Likewise, the Telegraph would have no defence. However, an interesting question would arise, to which the exact circumstances that caused it to label Bowen a Hamas sympathiser would be very relevant.
One difference between Cohen’s and Bowen’s cases is that the Telegraph was published in print. It therefore has a permanence that online publication — once corrected — doesn’t. Bowen could make a good case that, notwithstanding the speed of the editor’s acknowledgement of the error and apology, many readers would have seen the slur but not its correction (or paid the latter little regard).
On top of hurt feelings, that could translate into a big general damages verdict (this category of damages is currently capped at $459,000).
The court can also award aggravated damages for defamation, and these are uncapped. Their purpose is not (technically) to punish the defamer, but to reflect disapprobation of the behaviour that aggravated the harm. This can include things like failing to apologise, not taking down an obviously defamatory publication, and conduct that caused the defamation to spread more widely.

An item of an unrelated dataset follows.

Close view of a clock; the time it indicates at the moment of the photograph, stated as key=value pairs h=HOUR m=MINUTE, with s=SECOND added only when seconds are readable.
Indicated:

The Telegraph would say look, it was an honest mistake by a minion, we recognised it, corrected it as best we could and apologised. We should get a medal, not a bill.
The other way of looking at it is this: that this happened at all speaks to an outrageously slack editorial process, and has to be seen in the full context of that publisher’s reckless approach to levelling wild accusations without moderation, especially on this specific subject matter. Arguably, what happened would not have happened, and could not have happened, at any media organisation other than News Corp.
Considered properly, the outrage perpetrated on Chris Bowen by News Corp was a predictable consequence of the sense of responsibility it feels as a news publisher. That is to say, none. If he chose to hold the company to account for this, it would appropriately be footing a massive bill.